While IEA expects that LNG will continue to drive international trade, demand for exports is likely to remain weak in the near term relative to pre-coronavirus pandemic levels. China has in recent weeks stepped up LNG importing, but across Asia and Europe overall, demand remains soft amid low prices and modest economic activity in the pandemic’s wake.
“Chinese demand appears to be fully back and then some, up 10% month/month and 25% year/year, driven largely by swapping of cheaper LNG volumes in place of pipeline imports, which were down 20% year/year,” analysts at Tudor, Pickering, Holt & Co. (TPH) said. But, they added, Japanese imports were at the lowest level in 10 years. Japan has been the world’s biggest LNG importer.
From a U.S. perspective, the TPH analysts added, “we see 45% LNG export utilization through Q3 being the magic number that balances global LNG markets and also keeps European storage within capacity.”
Bespoke noted that Wednesday data showed LNG up about 0.3 bBcf, “though still very low, with absolute volumes under 4.0 Bcf once again.”
Solid power burns provided mostly modest boosts to spot gas prices in several regions of the country Wednesday, though prices were lower in the Midwest, Northeast and Appalachia.
El Paso Permian was a relative exception, jumping 16.0 cents day/day to average to $1.415.

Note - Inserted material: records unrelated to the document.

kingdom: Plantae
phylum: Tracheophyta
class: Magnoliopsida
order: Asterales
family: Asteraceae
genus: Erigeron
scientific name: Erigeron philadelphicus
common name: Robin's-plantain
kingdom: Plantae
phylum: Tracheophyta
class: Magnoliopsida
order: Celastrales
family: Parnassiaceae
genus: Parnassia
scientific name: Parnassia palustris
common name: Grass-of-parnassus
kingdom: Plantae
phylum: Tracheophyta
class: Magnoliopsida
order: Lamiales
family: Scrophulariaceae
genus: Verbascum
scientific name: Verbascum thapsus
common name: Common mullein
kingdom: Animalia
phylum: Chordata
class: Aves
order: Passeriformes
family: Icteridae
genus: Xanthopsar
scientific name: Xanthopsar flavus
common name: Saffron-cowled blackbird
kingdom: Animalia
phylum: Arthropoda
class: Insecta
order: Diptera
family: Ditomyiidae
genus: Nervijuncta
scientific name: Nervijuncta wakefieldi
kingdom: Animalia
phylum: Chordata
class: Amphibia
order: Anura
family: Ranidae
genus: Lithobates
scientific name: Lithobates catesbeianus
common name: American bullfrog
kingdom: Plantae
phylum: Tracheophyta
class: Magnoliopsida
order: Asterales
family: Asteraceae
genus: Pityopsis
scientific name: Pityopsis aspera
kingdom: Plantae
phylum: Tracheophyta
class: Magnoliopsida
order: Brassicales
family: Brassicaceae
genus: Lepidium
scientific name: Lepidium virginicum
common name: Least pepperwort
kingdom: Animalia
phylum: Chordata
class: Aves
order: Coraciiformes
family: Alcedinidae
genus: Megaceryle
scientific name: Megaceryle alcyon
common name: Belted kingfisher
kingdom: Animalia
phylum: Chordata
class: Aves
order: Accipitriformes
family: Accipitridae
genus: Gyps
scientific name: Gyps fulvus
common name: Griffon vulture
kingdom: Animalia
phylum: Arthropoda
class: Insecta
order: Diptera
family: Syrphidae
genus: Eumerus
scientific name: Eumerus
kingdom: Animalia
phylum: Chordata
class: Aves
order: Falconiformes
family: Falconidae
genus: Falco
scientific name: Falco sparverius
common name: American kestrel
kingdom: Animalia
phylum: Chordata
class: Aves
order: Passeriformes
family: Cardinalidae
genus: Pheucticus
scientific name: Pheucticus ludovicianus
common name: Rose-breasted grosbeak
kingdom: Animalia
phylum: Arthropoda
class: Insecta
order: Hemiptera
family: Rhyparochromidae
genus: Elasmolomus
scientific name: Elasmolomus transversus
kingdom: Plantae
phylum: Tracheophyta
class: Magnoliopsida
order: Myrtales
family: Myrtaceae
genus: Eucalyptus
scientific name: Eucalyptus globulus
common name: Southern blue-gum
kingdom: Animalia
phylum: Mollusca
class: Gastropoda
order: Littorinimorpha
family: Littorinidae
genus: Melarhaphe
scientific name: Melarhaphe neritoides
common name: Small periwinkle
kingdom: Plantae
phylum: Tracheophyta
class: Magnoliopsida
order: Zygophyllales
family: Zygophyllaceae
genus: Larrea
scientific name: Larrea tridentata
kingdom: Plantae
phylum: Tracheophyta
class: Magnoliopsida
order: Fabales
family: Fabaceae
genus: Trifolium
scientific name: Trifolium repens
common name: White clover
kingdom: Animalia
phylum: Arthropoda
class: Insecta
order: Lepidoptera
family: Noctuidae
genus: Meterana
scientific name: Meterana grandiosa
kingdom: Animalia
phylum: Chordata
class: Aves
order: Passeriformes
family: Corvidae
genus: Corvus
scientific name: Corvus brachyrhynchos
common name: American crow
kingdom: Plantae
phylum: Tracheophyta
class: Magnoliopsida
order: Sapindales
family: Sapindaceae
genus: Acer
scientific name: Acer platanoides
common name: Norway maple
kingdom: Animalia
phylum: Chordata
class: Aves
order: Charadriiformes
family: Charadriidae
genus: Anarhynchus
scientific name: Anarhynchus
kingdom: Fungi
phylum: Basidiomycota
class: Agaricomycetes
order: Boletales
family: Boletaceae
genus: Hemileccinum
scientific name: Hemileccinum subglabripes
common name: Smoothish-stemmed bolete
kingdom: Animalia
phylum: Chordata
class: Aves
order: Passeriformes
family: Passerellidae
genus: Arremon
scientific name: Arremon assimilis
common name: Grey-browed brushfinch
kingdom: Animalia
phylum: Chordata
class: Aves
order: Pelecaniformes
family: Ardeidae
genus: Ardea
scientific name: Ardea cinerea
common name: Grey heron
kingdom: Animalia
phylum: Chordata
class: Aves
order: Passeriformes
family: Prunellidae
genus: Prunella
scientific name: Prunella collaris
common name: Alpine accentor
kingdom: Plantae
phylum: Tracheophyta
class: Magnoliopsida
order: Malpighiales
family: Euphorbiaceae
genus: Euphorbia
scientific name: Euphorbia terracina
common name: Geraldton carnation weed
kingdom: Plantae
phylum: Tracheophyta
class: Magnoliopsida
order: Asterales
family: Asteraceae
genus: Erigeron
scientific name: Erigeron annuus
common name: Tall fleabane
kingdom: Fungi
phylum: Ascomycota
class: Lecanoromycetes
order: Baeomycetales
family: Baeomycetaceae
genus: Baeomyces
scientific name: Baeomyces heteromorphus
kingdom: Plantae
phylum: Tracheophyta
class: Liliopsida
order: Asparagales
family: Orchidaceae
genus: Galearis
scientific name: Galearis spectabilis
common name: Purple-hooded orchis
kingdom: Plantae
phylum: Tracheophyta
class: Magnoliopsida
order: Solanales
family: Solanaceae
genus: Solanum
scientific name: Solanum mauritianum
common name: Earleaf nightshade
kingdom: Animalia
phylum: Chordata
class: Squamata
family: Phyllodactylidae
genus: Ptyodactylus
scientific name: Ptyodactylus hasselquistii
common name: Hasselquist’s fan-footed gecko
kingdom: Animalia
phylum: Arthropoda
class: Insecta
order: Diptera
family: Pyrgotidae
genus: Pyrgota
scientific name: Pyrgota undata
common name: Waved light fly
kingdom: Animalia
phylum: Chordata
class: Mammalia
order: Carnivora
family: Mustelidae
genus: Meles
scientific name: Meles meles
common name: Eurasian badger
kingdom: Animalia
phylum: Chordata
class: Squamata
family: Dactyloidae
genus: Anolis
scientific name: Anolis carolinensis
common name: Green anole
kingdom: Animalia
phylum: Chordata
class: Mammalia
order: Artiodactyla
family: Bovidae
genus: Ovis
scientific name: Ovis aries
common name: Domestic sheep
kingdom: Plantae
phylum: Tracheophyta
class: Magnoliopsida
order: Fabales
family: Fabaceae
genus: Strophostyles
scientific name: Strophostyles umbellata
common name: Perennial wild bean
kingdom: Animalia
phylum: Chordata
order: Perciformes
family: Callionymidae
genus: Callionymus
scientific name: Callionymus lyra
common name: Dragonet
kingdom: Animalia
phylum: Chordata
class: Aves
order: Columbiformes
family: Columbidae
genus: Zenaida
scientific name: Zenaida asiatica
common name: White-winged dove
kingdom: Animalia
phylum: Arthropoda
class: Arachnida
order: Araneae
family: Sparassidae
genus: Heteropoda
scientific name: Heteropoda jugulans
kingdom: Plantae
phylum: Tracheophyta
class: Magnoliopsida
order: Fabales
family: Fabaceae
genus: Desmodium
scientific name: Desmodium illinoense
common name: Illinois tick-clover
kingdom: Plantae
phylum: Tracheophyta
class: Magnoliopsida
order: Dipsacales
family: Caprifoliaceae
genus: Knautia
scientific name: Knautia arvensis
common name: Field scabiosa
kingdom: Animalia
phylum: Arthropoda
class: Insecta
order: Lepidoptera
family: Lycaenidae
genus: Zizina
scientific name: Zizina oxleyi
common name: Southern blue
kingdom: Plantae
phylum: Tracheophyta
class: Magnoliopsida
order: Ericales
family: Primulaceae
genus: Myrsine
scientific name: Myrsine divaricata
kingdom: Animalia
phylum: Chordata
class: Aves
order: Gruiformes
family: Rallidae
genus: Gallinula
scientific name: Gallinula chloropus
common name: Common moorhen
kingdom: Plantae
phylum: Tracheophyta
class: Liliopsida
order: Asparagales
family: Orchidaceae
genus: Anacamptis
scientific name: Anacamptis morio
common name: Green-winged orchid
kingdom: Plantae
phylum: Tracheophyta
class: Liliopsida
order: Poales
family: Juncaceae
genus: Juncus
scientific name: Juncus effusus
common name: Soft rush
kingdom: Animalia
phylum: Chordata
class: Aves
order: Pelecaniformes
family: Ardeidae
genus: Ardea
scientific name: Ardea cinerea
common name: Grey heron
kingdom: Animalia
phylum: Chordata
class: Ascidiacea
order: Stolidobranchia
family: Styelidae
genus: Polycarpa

On the pipeline front, Southern California Gas (SoCalGas) extended substantially the timeline for a maintenance project it launched June 1. Initially, it expected to complete work within a two-month window, but it now expects the project to extend until Dec. 1. The project is expected to disrupt about 150 MMcf/d of flowing supply at the California-Arizona border.
“The significant extension of this work could put some upward pressure on SoCal Citygate futures in light of the more constrained SoCal import situation,” Genscape said. “The currently expected end date of Dec. 1 will likely go through further revisions — whether pushed forward or backward, or eventually both.”
SoCal Citygate prices fell a half-cent cent day/day, however, to average $2.225.
Three forces majeures in the Desert Southwest could further influence SoCal Citygate prices, Genscape said. On Tuesday, force majeures were declared on the Transwestern, Kern River and El Paso Natural Gas pipelines. All cited issues linked to mechanical failures at compressor stations.
“These events in conjunction with other maintenance in the region could lead to increased SoCal Citygate volatility as these three events contribute to a tighter supply market for the region,” the firm said.